§ EXERCISE AIM:
Which lines of the data below include the string "Society"? Return each of them.

§ DATA FOR REVIEW:
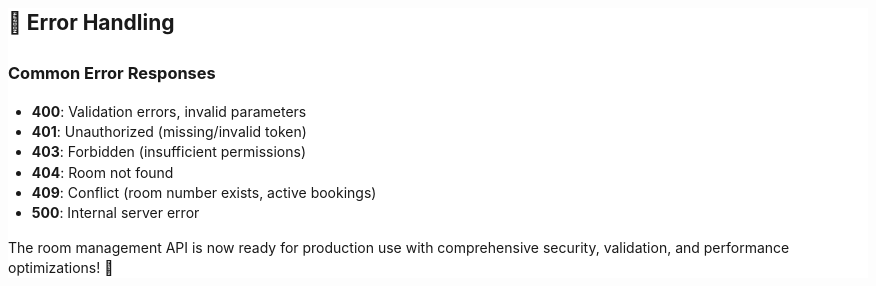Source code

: 
## 📝 **Error Handling**

### **Common Error Responses**
- **400**: Validation errors, invalid parameters
- **401**: Unauthorized (missing/invalid token)
- **403**: Forbidden (insufficient permissions)
- **404**: Room not found
- **409**: Conflict (room number exists, active bookings)
- **500**: Internal server error

The room management API is now ready for production use with comprehensive security, validation, and performance optimizations! 🎉


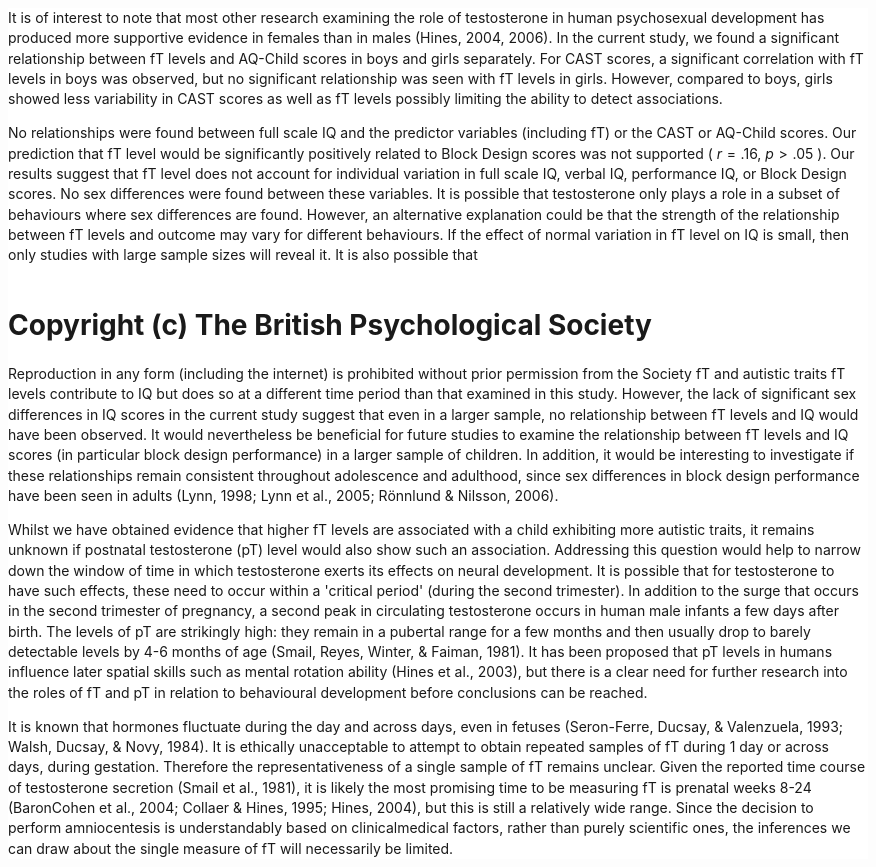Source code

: It is of interest to note that most other research examining the role of testosterone in human psychosexual development has produced more supportive evidence in females than in males (Hines, 2004, 2006). In the current study, we found a significant relationship between fT levels and AQ-Child scores in boys and girls separately. For CAST scores, a significant correlation with fT levels in boys was observed, but no significant relationship was seen with fT levels in girls. However, compared to boys, girls showed less variability in CAST scores as well as fT levels possibly limiting the ability to detect associations.

No relationships were found between full scale IQ and the predictor variables (including fT) or the CAST or AQ-Child scores. Our prediction that fT level would be significantly positively related to Block Design scores was not supported ( $r=.16$, $p>.05$ ). Our results suggest that fT level does not account for individual variation in full scale IQ, verbal IQ, performance IQ, or Block Design scores. No sex differences were found between these variables. It is possible that testosterone only plays a role in a subset of behaviours where sex differences are found. However, an alternative explanation could be that the strength of the relationship between fT levels and outcome may vary for different behaviours. If the effect of normal variation in fT level on IQ is small, then only studies with large sample sizes will reveal it. It is also possible that

# Copyright (c) The British Psychological Society 

Reproduction in any form (including the internet) is prohibited without prior permission from the Society
fT and autistic traits
fT levels contribute to IQ but does so at a different time period than that examined in this study. However, the lack of significant sex differences in IQ scores in the current study suggest that even in a larger sample, no relationship between fT levels and IQ would have been observed. It would nevertheless be beneficial for future studies to examine the relationship between fT levels and IQ scores (in particular block design performance) in a larger sample of children. In addition, it would be interesting to investigate if these relationships remain consistent throughout adolescence and adulthood, since sex differences in block design performance have been seen in adults (Lynn, 1998; Lynn et al., 2005; Rönnlund \& Nilsson, 2006).

Whilst we have obtained evidence that higher fT levels are associated with a child exhibiting more autistic traits, it remains unknown if postnatal testosterone (pT) level would also show such an association. Addressing this question would help to narrow down the window of time in which testosterone exerts its effects on neural development. It is possible that for testosterone to have such effects, these need to occur within a 'critical period' (during the second trimester). In addition to the surge that occurs in the second trimester of pregnancy, a second peak in circulating testosterone occurs in human male infants a few days after birth. The levels of pT are strikingly high: they remain in a pubertal range for a few months and then usually drop to barely detectable levels by 4-6 months of age (Smail, Reyes, Winter, \& Faiman, 1981). It has been proposed that pT levels in humans influence later spatial skills such as mental rotation ability (Hines et al., 2003), but there is a clear need for further research into the roles of fT and pT in relation to behavioural development before conclusions can be reached.

It is known that hormones fluctuate during the day and across days, even in fetuses (Seron-Ferre, Ducsay, \& Valenzuela, 1993; Walsh, Ducsay, \& Novy, 1984). It is ethically unacceptable to attempt to obtain repeated samples of fT during 1 day or across days, during gestation. Therefore the representativeness of a single sample of fT remains unclear. Given the reported time course of testosterone secretion (Smail et al., 1981), it is likely the most promising time to be measuring fT is prenatal weeks 8-24 (BaronCohen et al., 2004; Collaer \& Hines, 1995; Hines, 2004), but this is still a relatively wide range. Since the decision to perform amniocentesis is understandably based on clinicalmedical factors, rather than purely scientific ones, the inferences we can draw about the single measure of fT will necessarily be limited.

§ EXERCISE SOLUTION:
# Copyright (c) The British Psychological Society 
Reproduction in any form (including the internet) is prohibited without prior permission from the Society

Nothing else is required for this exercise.